Holacracy has always made me a bit uneasy, and I’ve had difficulty pinpointing why.
My first take looked at the contradictions inherent in a CEO commanding that their company adopt a system which itself does not condone managers or commanding. That article was more about the process of adopting self-management than about any particular self-management structure. But I think Holacracy is an enabler (even if unintentionally) of quick adoptions that are more likely to have these contradictory properties.

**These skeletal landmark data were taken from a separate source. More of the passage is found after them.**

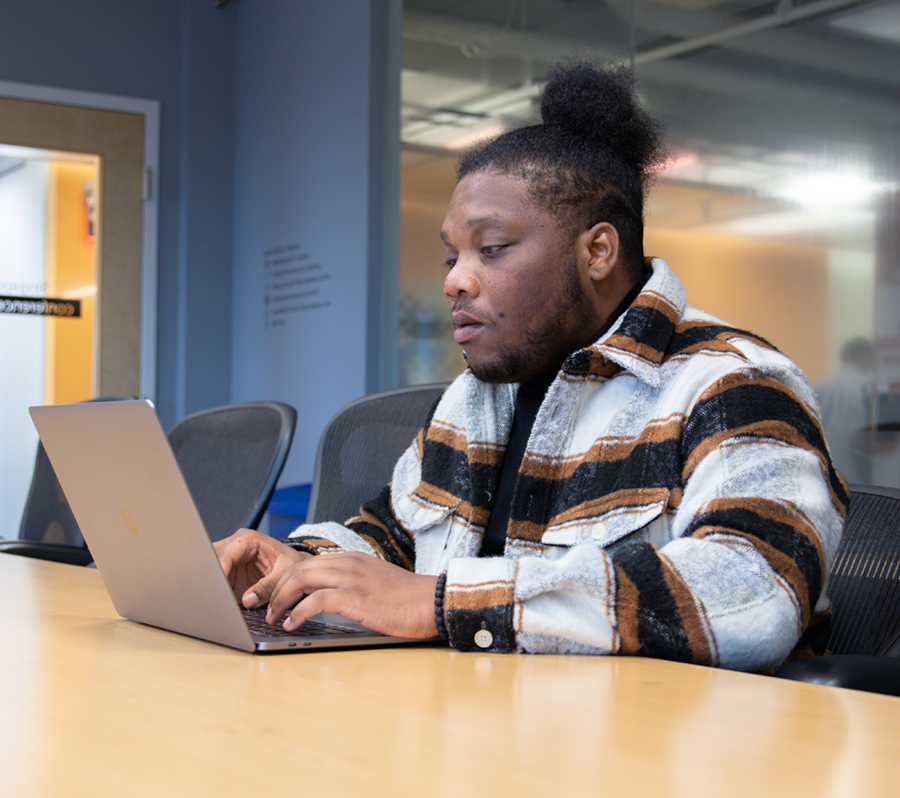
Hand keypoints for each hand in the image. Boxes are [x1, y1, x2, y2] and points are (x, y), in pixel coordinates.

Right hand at [214, 529, 311, 609]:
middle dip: (210, 577)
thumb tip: (249, 600)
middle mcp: (234, 548)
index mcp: (248, 539)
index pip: (225, 554)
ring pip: (208, 572)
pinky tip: (218, 603)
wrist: (295, 569)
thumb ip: (268, 586)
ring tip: (216, 601)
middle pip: (211, 560)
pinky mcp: (227, 576)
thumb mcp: (285, 573)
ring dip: (211, 586)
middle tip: (213, 595)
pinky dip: (215, 594)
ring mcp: (228, 562)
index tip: (218, 588)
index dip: (220, 571)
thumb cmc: (291, 563)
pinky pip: (214, 585)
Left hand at [268, 551, 438, 638]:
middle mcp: (347, 563)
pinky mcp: (356, 597)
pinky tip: (292, 624)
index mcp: (350, 559)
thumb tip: (323, 598)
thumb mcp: (372, 583)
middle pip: (296, 568)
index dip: (282, 579)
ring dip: (280, 599)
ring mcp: (351, 578)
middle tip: (259, 605)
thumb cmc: (404, 599)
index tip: (269, 594)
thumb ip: (349, 584)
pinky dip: (298, 612)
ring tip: (272, 616)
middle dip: (272, 587)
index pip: (305, 563)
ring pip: (301, 579)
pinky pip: (316, 600)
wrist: (431, 601)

Inspired by Chris Clark’s article about potentially moving beyond Holacracy, it occurred to me that there is perhaps a fundamental tradeoff at work here. A central goal of Holacracy is to make it easier and faster for organizations to adopt self-management (in part by providing “off the shelf” solutions). The part of me that wants to encourage the world to move beyond traditional power structures loves the idea of speeding up that process. And yet I think this approach contradicts a core truth: that how things are done is often far more important than what is done or how quickly it is done. For example, the ownership and responsibility generated in the process of co-creation is often more impactful than the objective merits of the solution itself. (See: Peter Block)
So by shortcutting its way to a solution, Holacracy bypasses some of the vital ownership-, growth-, and community-building functions that a slower, more imperfect process of creating a solution together would have supported. This seems to be a fundamental downside of any technique to speed up or short-cut growth. That is, the tradeoff for getting something more quickly is that it’s less robust, less integrated, and less whole.
This is not an argument that Holacracy is “bad” — these are legitimate tradeoffs, and different contexts will call for different approaches. But that’s also part of the point. Truly understanding your context takes more time than adopting an off-the-shelf solution.